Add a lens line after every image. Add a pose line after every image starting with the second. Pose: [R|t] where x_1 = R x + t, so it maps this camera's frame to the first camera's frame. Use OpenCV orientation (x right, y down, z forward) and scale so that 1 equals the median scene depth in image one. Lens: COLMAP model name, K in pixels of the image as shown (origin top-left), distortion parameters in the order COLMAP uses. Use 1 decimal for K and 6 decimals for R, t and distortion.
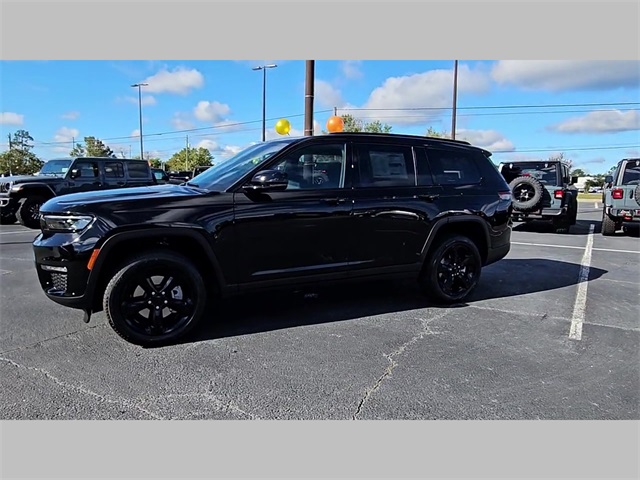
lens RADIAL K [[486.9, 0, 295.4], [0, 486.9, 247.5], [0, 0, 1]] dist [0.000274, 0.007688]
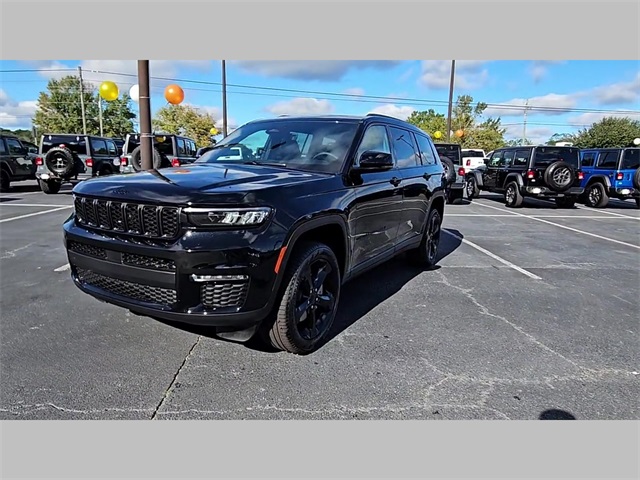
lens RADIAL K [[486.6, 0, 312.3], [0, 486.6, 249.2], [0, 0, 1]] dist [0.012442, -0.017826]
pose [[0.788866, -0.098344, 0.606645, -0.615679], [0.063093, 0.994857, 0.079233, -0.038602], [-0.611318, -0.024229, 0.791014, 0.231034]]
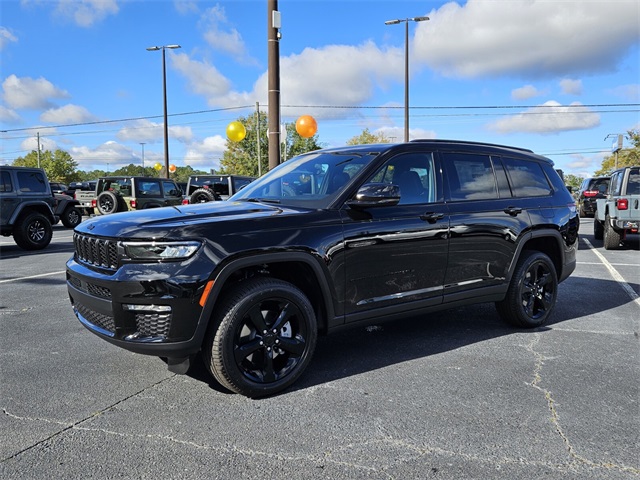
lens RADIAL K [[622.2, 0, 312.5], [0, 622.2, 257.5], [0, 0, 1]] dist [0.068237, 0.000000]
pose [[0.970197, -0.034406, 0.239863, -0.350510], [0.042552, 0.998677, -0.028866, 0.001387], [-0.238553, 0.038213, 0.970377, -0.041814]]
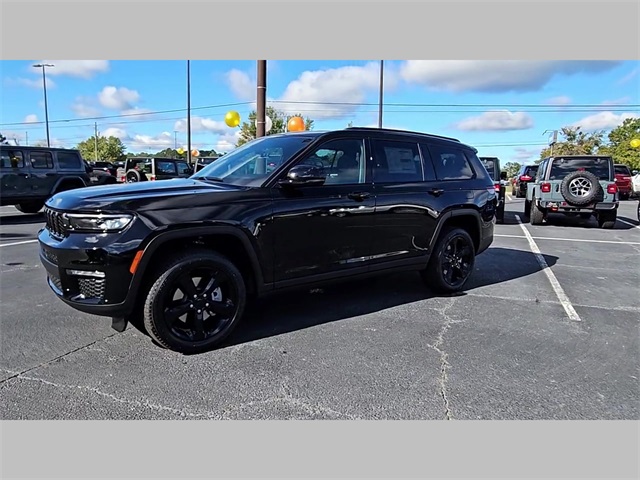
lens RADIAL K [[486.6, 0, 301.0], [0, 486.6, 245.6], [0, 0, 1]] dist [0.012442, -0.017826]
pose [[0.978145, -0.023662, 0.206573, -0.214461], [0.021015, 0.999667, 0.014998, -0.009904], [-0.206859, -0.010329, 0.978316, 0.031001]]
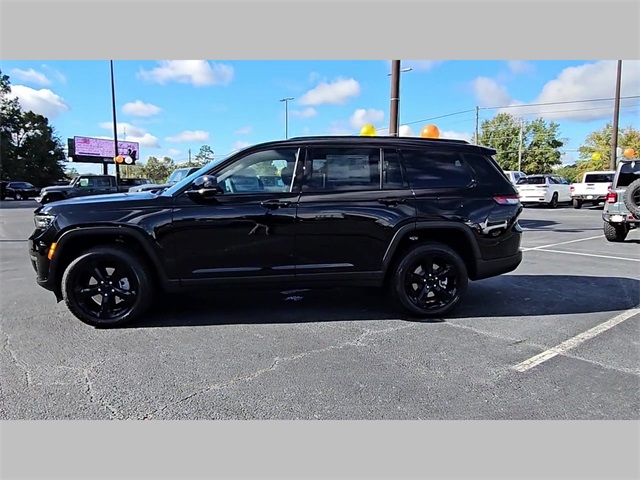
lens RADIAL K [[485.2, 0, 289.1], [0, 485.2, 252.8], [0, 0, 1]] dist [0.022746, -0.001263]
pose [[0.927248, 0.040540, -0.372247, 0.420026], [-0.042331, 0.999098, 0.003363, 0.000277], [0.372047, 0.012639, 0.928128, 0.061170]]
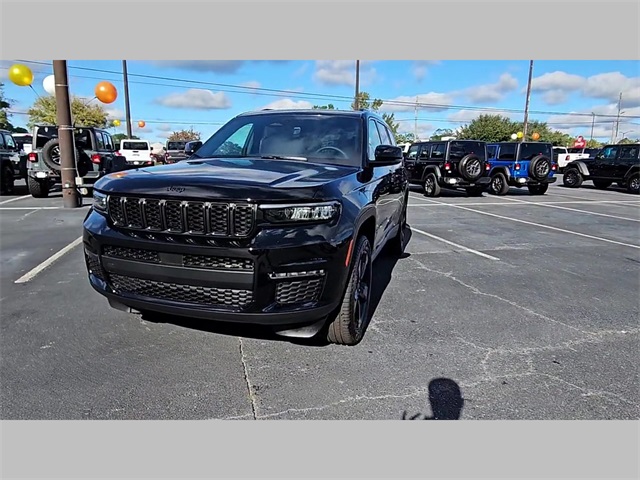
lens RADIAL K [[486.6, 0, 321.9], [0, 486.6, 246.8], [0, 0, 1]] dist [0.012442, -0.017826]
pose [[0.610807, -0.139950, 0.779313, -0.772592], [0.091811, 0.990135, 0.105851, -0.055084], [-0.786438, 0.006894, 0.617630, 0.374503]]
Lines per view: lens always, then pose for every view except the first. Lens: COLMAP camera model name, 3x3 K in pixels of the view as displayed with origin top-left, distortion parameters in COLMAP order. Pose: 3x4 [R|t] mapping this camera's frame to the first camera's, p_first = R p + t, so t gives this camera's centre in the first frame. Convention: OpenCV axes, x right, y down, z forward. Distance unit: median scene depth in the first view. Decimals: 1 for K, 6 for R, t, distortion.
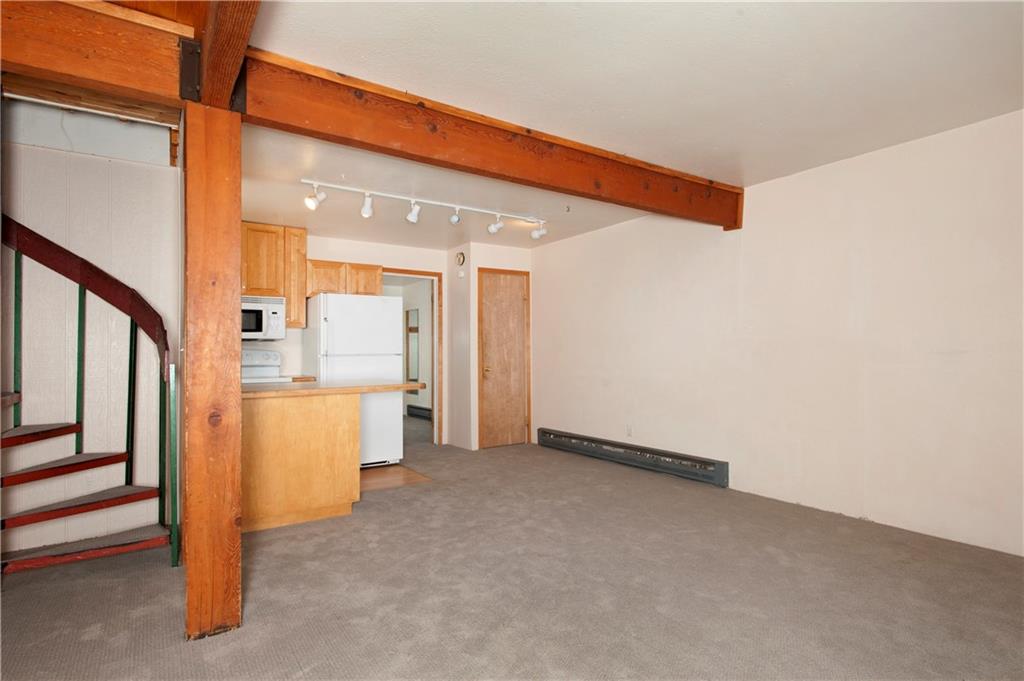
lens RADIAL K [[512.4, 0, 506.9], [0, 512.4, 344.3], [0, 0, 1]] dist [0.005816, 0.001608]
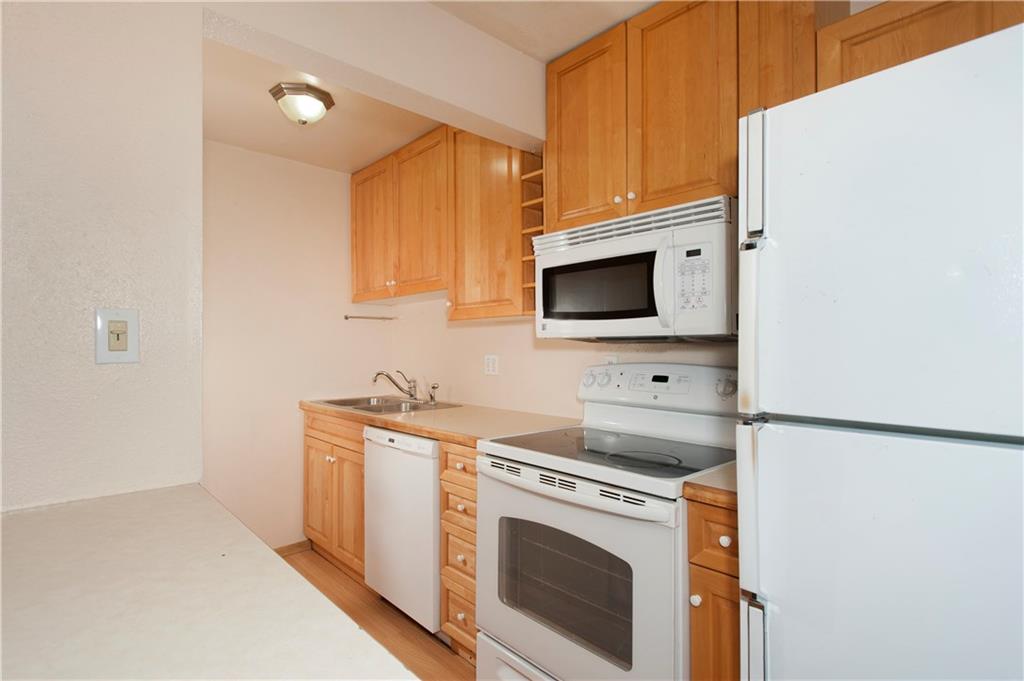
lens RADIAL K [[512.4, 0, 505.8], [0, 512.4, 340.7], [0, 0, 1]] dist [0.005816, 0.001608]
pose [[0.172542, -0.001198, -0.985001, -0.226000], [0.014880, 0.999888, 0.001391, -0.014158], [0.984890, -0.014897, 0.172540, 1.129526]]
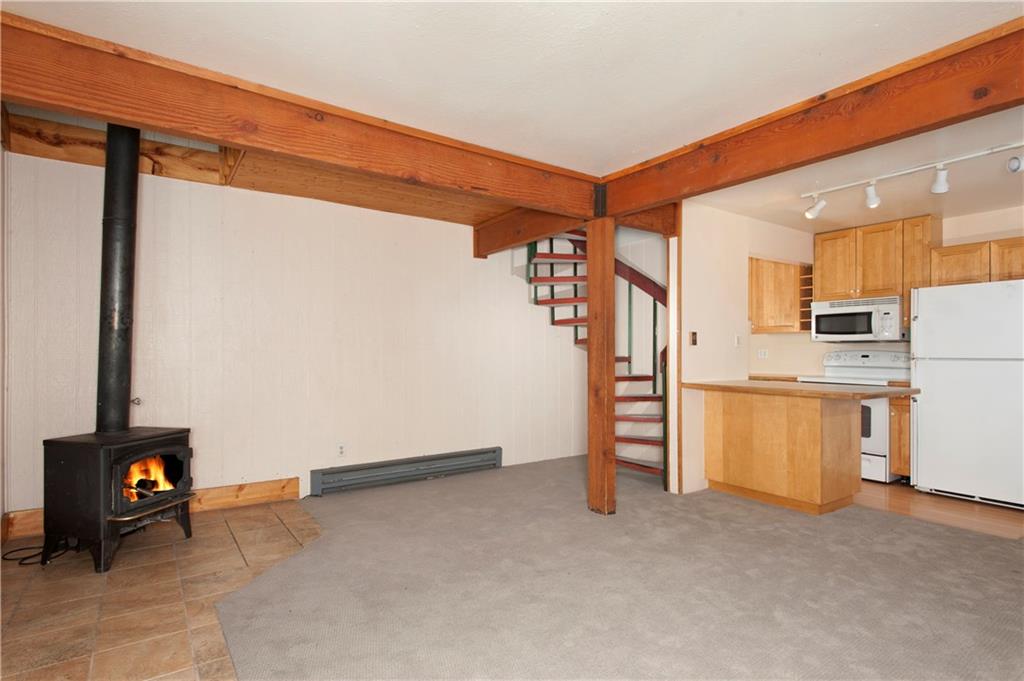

-------

Render the lines as a JSON list of strings, one string per line and with blank lines omitted, starting at the line that contains "Lines per view: lens" and ending at the end of the lines, both ends included. Leave the pictures out of the answer.

[
  "Lines per view: lens always, then pose for every view except the first. Lens: COLMAP camera model name, 3x3 K in pixels of the view as displayed with origin top-left, distortion parameters in COLMAP order. Pose: 3x4 [R|t] mapping this camera's frame to the first camera's, p_first = R p + t, so t gives this camera's centre in the first frame. Convention: OpenCV axes, x right, y down, z forward. Distance unit: median scene depth in the first view. Decimals: 1 for K, 6 for R, t, distortion.",
  "lens RADIAL K [[512.4, 0, 506.9], [0, 512.4, 344.3], [0, 0, 1]] dist [0.005816, 0.001608]",
  "lens RADIAL K [[512.4, 0, 505.8], [0, 512.4, 340.7], [0, 0, 1]] dist [0.005816, 0.001608]",
  "pose [[0.172542, -0.001198, -0.985001, -0.226000], [0.014880, 0.999888, 0.001391, -0.014158], [0.984890, -0.014897, 0.172540, 1.129526]]"
]